Simplistically put, the Dutch for the sake of their own profit, almost completely eradicated an entire tribe. Across the globe, in Connecticut in North America, the Pequot tribe was wiped out in a similar fashion by English invaders for the latter's benefit, he argues in the book.

It is this inherent profit-seeking nature of the human race that Ghosh condemns, and blames for the current state of the planet. 

We have to try and understand that the whole idea that we as human beings exist only for the sake of profit that's the first thing that we have to sort of leave behind. 

It's only under a certain kind of capitalism that it comes to be accepted that we exist only for the sake of profit. We have to find other patterns of life, we have to find other ways of satisfying our needs as human beings, Ghosh said. 

Ghosh, 65, emerged as a reliable and influential voice on climate change following his last work of non-fiction The Great Derangement: Climate Change and the Unthinkable that was released in 2016 to much acclaim. 

He had addressed the issue many years earlier too. In fact, it was his travels across the Sundarbans in West Bengal while he was writing his 2004 novel The Hungry Tide that piqued the author's interest in climate change.

Already back then in the year 2000, it was completely clear that climate change was having many impacts on that area, he said.

His last novel The Gun Island (2019) also deals with climate change.

Ghosh's Bengali origins only reinforced his attention on the issue. 

I am a Bengali, and more than any other part of the world, Bengal is incredibly vulnerable. We see this continuouslythe Sundarbans are basically going underwater. And we can see so many people displaced from Bengal.

Over the last 15-20 years, the working class of Delhi, Goa, and the west coast of India have become basically overwhelmingly from Bengal, Chhattisgarh, and from these regions and behind all of that is the spectre of climate change, he said.

Emphasising the need to look at climate change in the context of the planet's past, not just ecologically but also politically, and socially, the author explains how and why the contemporary perception of climate change is starkly different for those who have historically been the colonisers versus the colonised. 

For the global south, that is countries like India, China, Indonesia and African nations, climate change is a problem rooted in the past.

If you ask people in the west, what is climate change?' The Westerner will always say that climate change is a scientific issue, a sort of technological issue. It can be fixed through technology, it has to be addressed through science 

If you go to India, China, Indonesia, and Africa they will say climate change is a problem created by Westerners. It's created by affluent countries which appropriated all our resources when we were poor and weak', Ghosh explained.

He reiterated that climate change could not be considered without the past and it is fundamental that affluent countries take into account historic emissions.

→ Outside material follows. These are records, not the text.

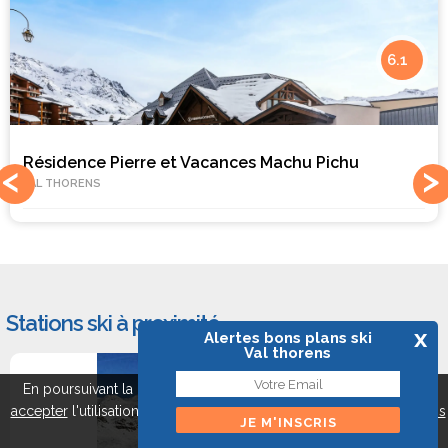
6.1
Résidence Pierre et Vacances Machu Pichu
VAL THORENS
Stations ski à proximité
x
Alertes bons plans ski
Val thorens
#1
En poursuivant la navigation sur ce site, vous pouvez
refuser
ou
accepter
l'utilisation de cookies pour mieux vous servir.
A propos
des cookies
Fermer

Affluent countries constantly try to talk about greenhouse gas emissions today. They try to ignore historical emissions. It's absolutely fundamental that they have to consider historic emissions, which is exactly what the global south has always been saying. 

We see such a marked division in the West (where) climate change is always about the future in the global South and even amongst poor people in America, these issues are completely conceived in relation to problems like imperialism, racism, and the histories that create these issues, he added.

In his book, Ghosh repeatedly makes a case for not just the tribes and communities that have been at the receiving end of imperialism but also highlights the need to take into consideration the impact of human actions on non-human entities. including plants, animals, mountains as well as the oceans, for the sake of the planet's wellbeing. 

In any event, it is increasingly clear that the Earth can, and does act, except that its actions unfold over scales of time that shrink the 400-year-gap between 1621 and 2021the climatic changes of our era are nothing other than the earth's response of terraforming, he says in the book.

What is the way forward? 

I can't really tell you what the way forward in general is, nor does it particularly interest me as such for myself. The thing that interests me most is, What is the way forward for writers? What is the way forward in literature? How do we start creating literature for the world that we are now in?

And my answer to that is quite simple I think what we have to start doing is what writers used to do in the past, which is to try and find to try and give voice to the non-human entities, he said in response.

Climate experts, political leaders and others will gather at Glasgow for the UN Climate Change Conference, also known as COP26, from October 31 to November 12.  

The Nutmeg's Curse published by Penguin Random House India, hit the stands on October 14.